Lettre du 3 mars 1917 de Marcel Sibaud

Valréas, le 3.3.1917

 

Ma petite chérie,
J’ai reçu aujourd’hui ta lettre chargée et ton gentil paquet. Je te remercie de toutes friandises que contient l’un et du mandat apporté par l’autre. J’étais loin d’être à court d’argent puisque ayant touché mon prêt et payé ma blanchisseuse mais non encore reçu mes galons, il me reste 22 francs. Or je n’ai que 15 francs à donner pour ma chambre. De cette chambre j’use peu en ce moment car il fait assez frais et dans la chambrée il y a du feu. Et puis j’ai pu me coucher un peu plus tôt et je vais le faire encore plus ce soir. La journée aujourd’hui  n’a pas été dure et je me sens bien reposé. Mais je vais quitter le sirop Rami qui me barbouille l’estomac au point que j’en suis dégoûté. D’ailleurs je ne tousse pour ainsi dire plus.
Le capitaine a trouvé que certains ne travaillaient pas aux heures prescrites et il nous a menacés de nous donner plus de travail. En attendant il nous donne à faire un agrandissement de carte qui va encore m’écorner mon dimanche ; il n’y a pas moyen d’avoir un moment de tranquille. Entre autre il y a 2 interrogations lundi. Après déjeuner aujourd’hui il y eu dessin de plein air avec un capitaine cette fois. Un camarade qui n’est pas fichue de mettre 2 lignes d’aplomb était venu à côté de moi pour copier mon dessin ; quand le capitaine est venu voir il lui a dit que ce n’était pas mal, qu’il avait le sens du terrain et de la perspective. Arrivant à moi, il m’a dit que ce n’était pas mal non plus mais que j’avais mis trop de détails que j’étais pointilliste. J’ai trouvé l’exemple tout à fait typique et l’autre l’a colporté pour la plus grande hilarité de tous. Ce qui m’ennuie à travailler dans la chambrée, c’est que voilà encore mes cahiers qui se promènent. Ils se copient tous les uns les autres et le plus drôle c’est que suivant les têtes, le capitaine note à l’un bien ce qu’il a noté moins bien à un autre.
Mais je ne parle que de moi. Comme tu le pensais, j’ai reçu le télégramme avant la lettre recommandée : les petits bonbons que j’ai envoyé sont autant pour toi que pour Yves. Comment va la petite. A-t-elle déjà tété, ne pleure-t-elle pas, est-elle sage ? Et toi n’as-tu pas de fièvre, ne souffres-tu pas ? Yves est-il gentil avec sa petite sœur et ne fatigue-t-il pas sa petite maman ? As-tu parlé à Suzanne ? Pour marraine ?
J’ai hâte d’avoir des détails mais il ne faut pas te soulever pour écrire.
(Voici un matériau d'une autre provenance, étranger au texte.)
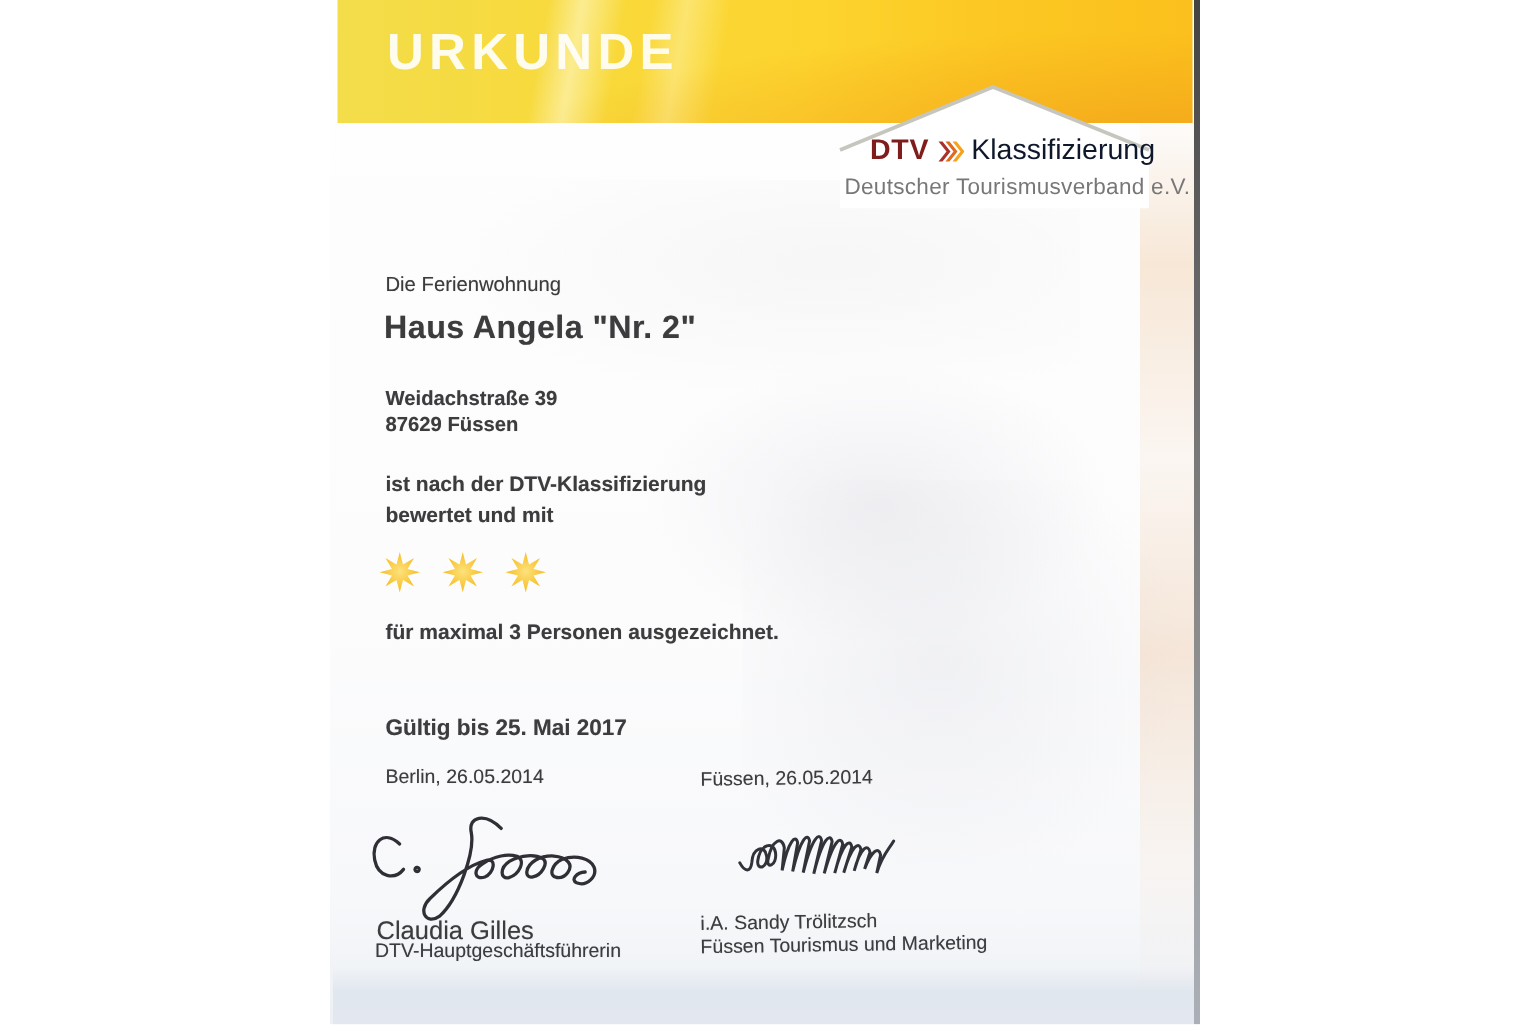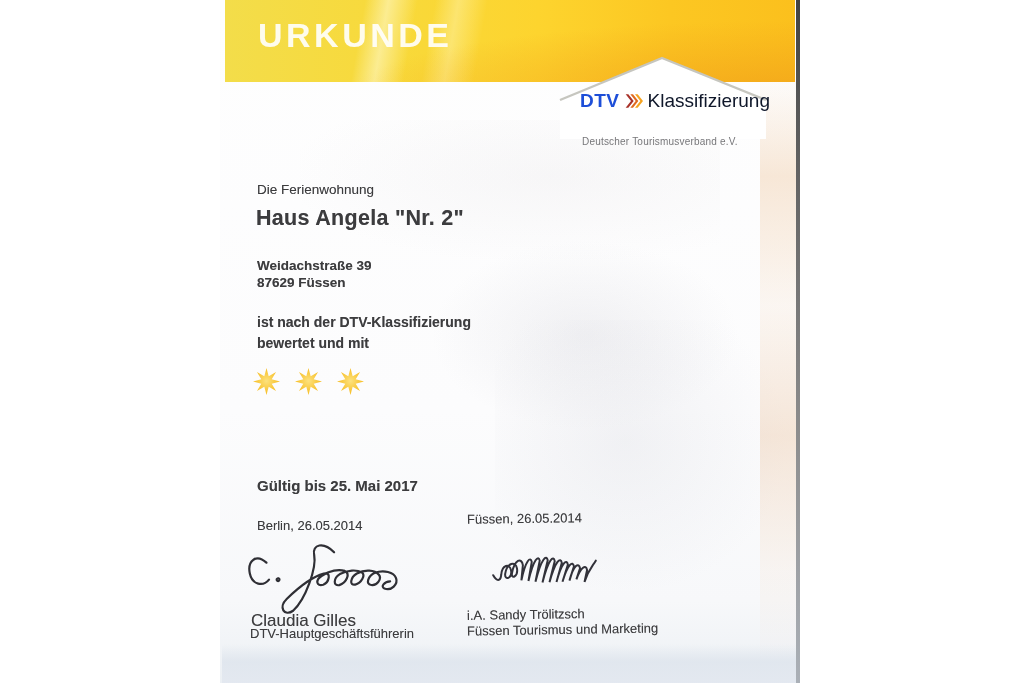--- a/index.html
+++ b/index.html
@@ -44,38 +44,38 @@
   .banner-title{
     position:absolute;left:33px;top:16px;
     color:rgba(255,255,255,.9);font-size:34px;font-weight:600;letter-spacing:3.5px;
   }
   
   .logo-house{position:absolute;left:558px;top:53px;width:210px;height:86px;}
   .logo-row{
     position:absolute;left:580px;top:88px;width:190px;height:26px;
     display:flex;align-items:center;gap:5px;
   }
-  .logo-org{font-size:19px;font-weight:700;color:#1d4ed8;letter-spacing:.5px;}
+  .logo-org{font-size:19px;font-weight:700;color:#7f1d1d;letter-spacing:.5px;}
   .logo-product{font-size:19px;font-weight:400;color:#0f172a;}
   .logo-subtitle{
-    position:absolute;left:582px;top:116px;
-    font-size:10px;color:#77777a;letter-spacing:.2px;margin-top:20px;
+    position:absolute;left:563px;top:116px;
+    font-size:15px;color:#77777a;letter-spacing:.2px;
   }
   
   .ct{position:absolute;color:#3c3c3e;text-shadow:0 0 .5px rgba(70,70,75,.45);}
   .intro       {left:257px;top:182px;font-size:13.5px;font-weight:400;}
   .property    {left:256px;top:206px;font-size:21.5px;font-weight:700;letter-spacing:.3px;}
   .addr1       {left:257px;top:258px;font-size:13.5px;font-weight:700;}
   .addr2       {left:257px;top:275px;font-size:13.5px;font-weight:700;}
   .stmt1       {left:257px;top:314px;font-size:14px;font-weight:700;}
   .stmt2       {left:257px;top:335px;font-size:14px;font-weight:700;}
   .stars-row   {position:absolute;left:253px;top:368px;display:flex;gap:15px;}
   .award       {left:257px;top:413px;font-size:14px;font-weight:700;}
   .validity    {left:257px;top:477px;font-size:15px;font-weight:700;}
-  .pd-left     {left:257px;top:510px;font-size:13px;margin-top:8px;}
+  .pd-left     {left:257px;top:510px;font-size:13px;}
   .pd-right    {left:467px;top:511px;font-size:13px;transform:rotate(-.8deg);}
   .sig-left    {position:absolute;left:245px;top:540px;transform:rotate(-2deg);}
   .sig-right   {position:absolute;left:490px;top:543px;transform:rotate(-2deg);}
   .name-left   {left:251px;top:611px;font-size:17px;}
   .title-left  {left:250px;top:626px;font-size:13px;}
   .name-right  {left:467px;top:607px;font-size:13px;transform:rotate(-.9deg);}
   .title-right {left:467px;top:622px;font-size:13px;transform:rotate(-.9deg);}
 </style>
 </head>
 <body>
@@ -145,20 +145,21 @@
           <radialGradient id="sg" cx="50%" cy="48%" r="55%">
             <stop offset="0%" stop-color="#fde27e"></stop>
             <stop offset="55%" stop-color="#f9cb45"></stop>
             <stop offset="100%" stop-color="#f6bb1e"></stop>
           </radialGradient>
         </defs>
         <polygon fill="url(#sg)" points="13,0 15.1,8 22.2,3.8 18,10.9 26,13 18,15.1 22.2,22.2 15.1,18 13,26 10.9,18 3.8,22.2 8,15.1 0,13 8,10.9 3.8,3.8 10.9,8"></polygon>
       </svg>
     </div>
 
+  <div class="ct award">für maximal 3 Personen ausgezeichnet.</div>
   <div class="ct validity">Gültig bis 25. Mai 2017</div>
 
   <div class="ct pd-left">Berlin, 26.05.2014</div>
   <div class="ct pd-right">Füssen, 26.05.2014</div>
 
   <svg class="sig-left" width="195" height="76" viewBox="0 0 195 76">
     <g fill="none" stroke="#2f2f35" stroke-width="2.2" stroke-linecap="round">
       <path d="M22,20 C12,10 3,18 5,30 C7,42 18,44 24,37"></path>
       <path d="M33,36 a1.4,1.4 0 1,0 .1,0"></path>
       <path d="M90,12 C80,1 68,3 70,14 C72,27 60,58 47,69 C38,75 32,65 41,57 C52,47 66,36 79,33 C87,31 84,42 78,44 C71,46 70,39 77,35 C85,30 94,29 100,31 C106,34 101,43 94,45 C88,46 88,38 95,34 C103,30 112,30 117,33 C121,36 116,44 110,45 C104,46 105,38 112,34 C120,30 130,31 134,36 C137,40 132,47 126,46 C120,45 123,37 130,34 C139,31 149,34 151,40 C153,46 146,53 139,50 C135,48 139,43 145,43"></path>

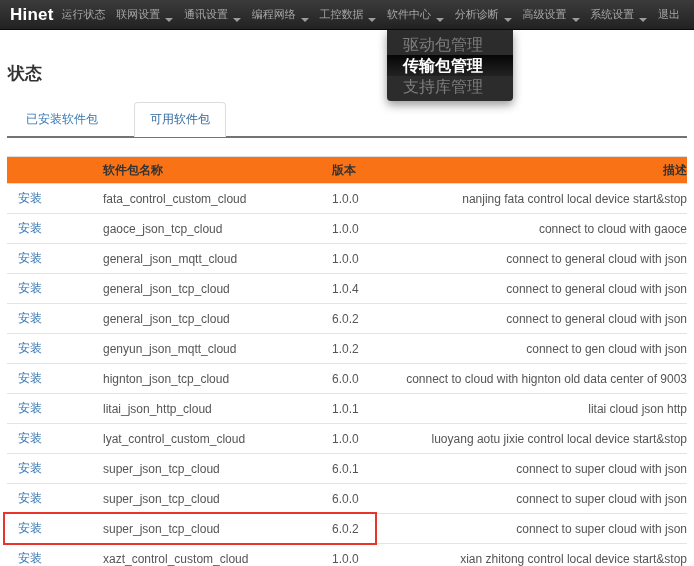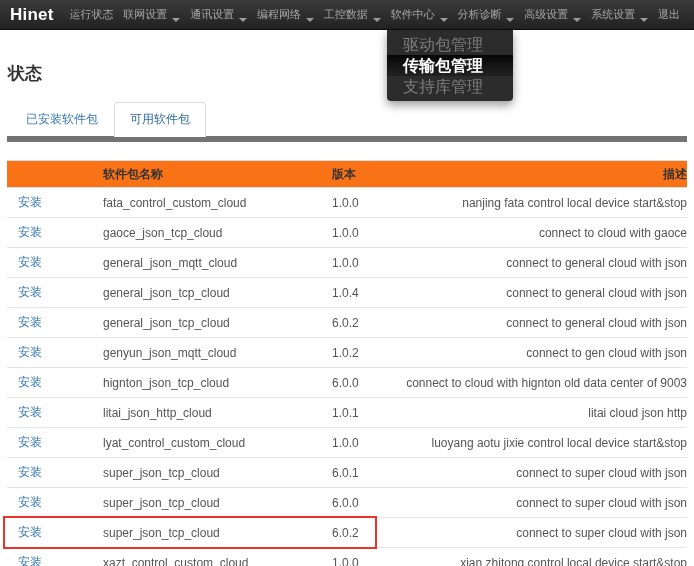--- a/index.html
+++ b/index.html
@@ -3,21 +3,21 @@
 <meta charset="utf-8">
 <style>
   * { margin:0; padding:0; box-sizing:border-box; }
   html,body { width:694px; height:566px; background:#fff; overflow:hidden;
     font-family:"Liberation Sans","DejaVu Sans",sans-serif; }
 
   
   .navbar { position:relative; height:30px; display:flex; align-items:center;
     padding:0 10px; background:linear-gradient(#3b3b3b,#222);
     border-bottom:1px solid #0a0a0a; }
-  .brand { color:#fff; font-size:17px; font-weight:bold; margin-right:12px;
+  .brand { color:#fff; font-size:17px; font-weight:bold; margin-right:4px;
     text-decoration:none; letter-spacing:0.2px; }
   .nav-items { flex:1; display:flex; justify-content:space-between; align-items:center; }
   .nav-link { color:#a6a6a6; font-size:11px; text-decoration:none; padding:8px 4px;
     white-space:nowrap; display:inline-flex; align-items:flex-end; }
   .caret { display:inline-block; width:0; height:0; margin-left:5px;
     border-left:4px solid transparent; border-right:4px solid transparent;
     border-top:4px solid #9c9c9c; }
 
   
   .dropdown-menu { position:absolute; left:387px; top:30px; width:126px; z-index:20;
@@ -27,21 +27,21 @@
     text-decoration:none; white-space:nowrap; }
   .dropdown-item.muted { color:#7d7d7d; }
   .dropdown-item.active { color:#fff; font-weight:bold;
     background:linear-gradient(#060606,#222); }
 
   
   .content { padding:0 7px; }
   .page-title { margin:32px 0 17px 1px; font-size:17px; font-weight:bold; color:#333; }
 
   .tabs { display:flex; align-items:flex-end; margin-top:10px; padding-left:3px;
-    border-bottom:6px solid #737373; }
+    border-bottom:2px solid #737373;gap:20px; }
   .tab { font-size:12px; color:#3577b5; text-decoration:none; padding:8px 15px;
     border:1px solid transparent; margin-bottom:-1px; border-radius:4px 4px 0 0; }
   .tab.active { background:#fff; border-color:#ddd #ddd #fff #ddd; color:#31699f; }
 
   
   .pkg-table { margin-top:18px; font-size:12px; }
   .t-row { display:flex; align-items:center; height:30px; position:relative;
     border-bottom:1px solid #e4e4e4; color:#555; }
   .t-head { height:28px; background:#f97316; border-top:1px solid #ddd;
     border-bottom:1px solid #ddd; font-weight:bold; color:#333; }

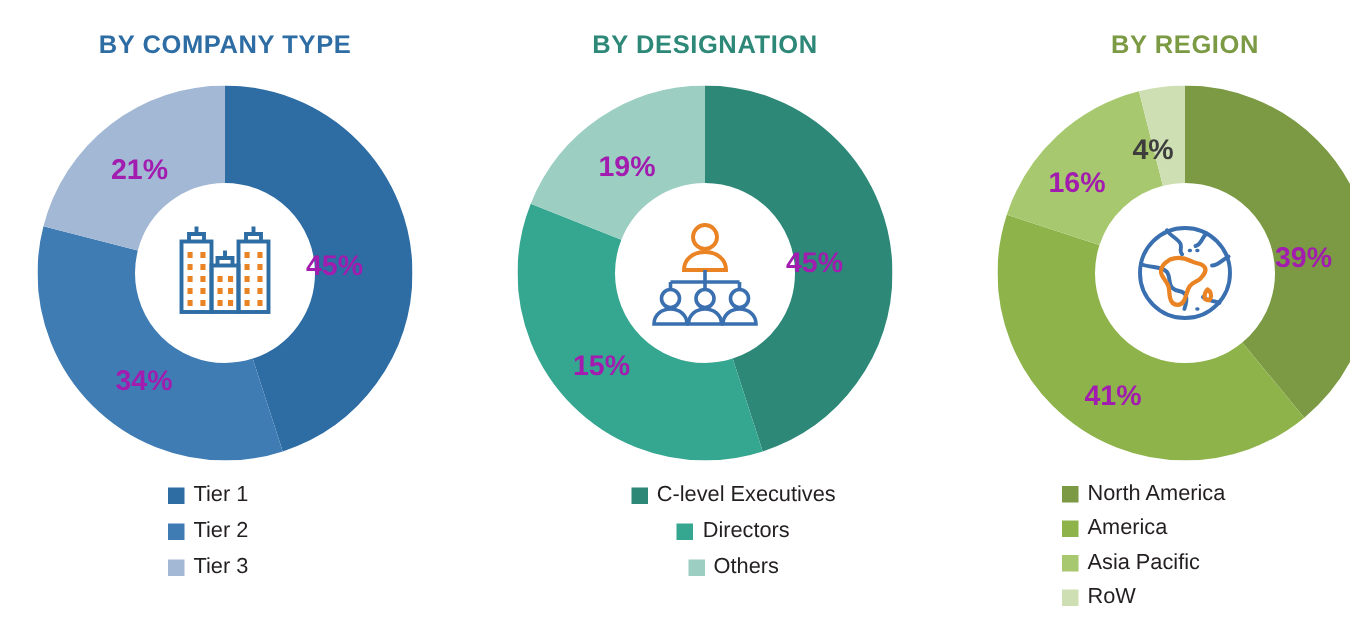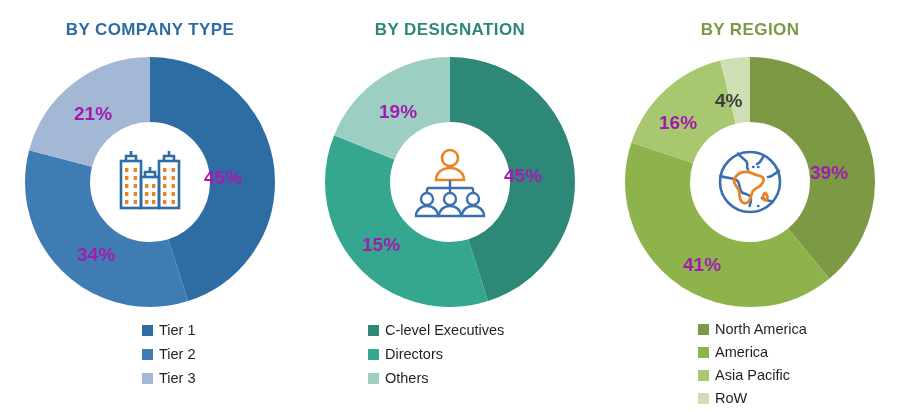--- a/index.html
+++ b/index.html
@@ -1,21 +1,21 @@
 <!DOCTYPE html>
 <html><head>
 <meta charset="utf-8">
 <style>
   html,body{margin:0;padding:0;}
   body{
     width:900px;height:412px;background:#ffffff;
     font-family:"Liberation Sans",sans-serif;
     overflow:hidden;position:relative;
   }
-  .board{display:flex;width:900px;height:412px;}
+  .board{display:flex;width:900px;height:412px;gap:20px;}
   .panel{position:relative;flex:0 0 300px;width:300px;height:412px;}
 
   .panel-title{
     position:absolute;top:20px;left:0;width:300px;text-align:center;
     font-size:17px;font-weight:bold;letter-spacing:.4px;
   }
   .p1 .panel-title{color:#2e6da4;}
   .p2 .panel-title{color:#2d8878;}
   .p3 .panel-title{color:#7b9a43;}
 
@@ -32,23 +32,23 @@
 
   .pct{
     position:absolute;font-size:19px;font-weight:bold;color:#a21caf;
     white-space:nowrap;pointer-events:none;
   }
   .pct.dark{color:#3d3d3d;}
 
   .legend{position:absolute;left:0;width:300px;top:318px;}
   .legend-row{
     display:flex;align-items:center;justify-content:flex-start;
-    height:24px;padding-left:112px;margin-left:30px;
-  }
-  .p2 .legend-row{padding-left:38px;}
+    height:24px;padding-left:112px;
+  }
+  .p2 .legend-row{padding-left:38px;justify-content:center;}
   .p3 .legend-row{padding-left:68px;}
   .p3 .legend-row{height:23px;}
   .swatch{width:11px;height:11px;flex:0 0 11px;margin-right:6px;}
   .legend-label{font-size:14.5px;color:#231f20;line-height:1;}
 </style>
 </head>
 <body>
 
 <div class="board">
Il faut rester bien étendu sans bouger.
Demain je ferai de la correspondance envers et contre tous.
Je te quitte en t’embrassant mille fois ainsi que les deux petits.
Ton Marcel

Amitiés aux mamans.
Tu as dû recevoir le mois au nouveau tarif ?
J’ai déjà mangé du pain d’épices et des croquettes. C’est délicieux. Mes chaussettes sont encore intactes. La boîte de fer blanc était tout écrabouillée.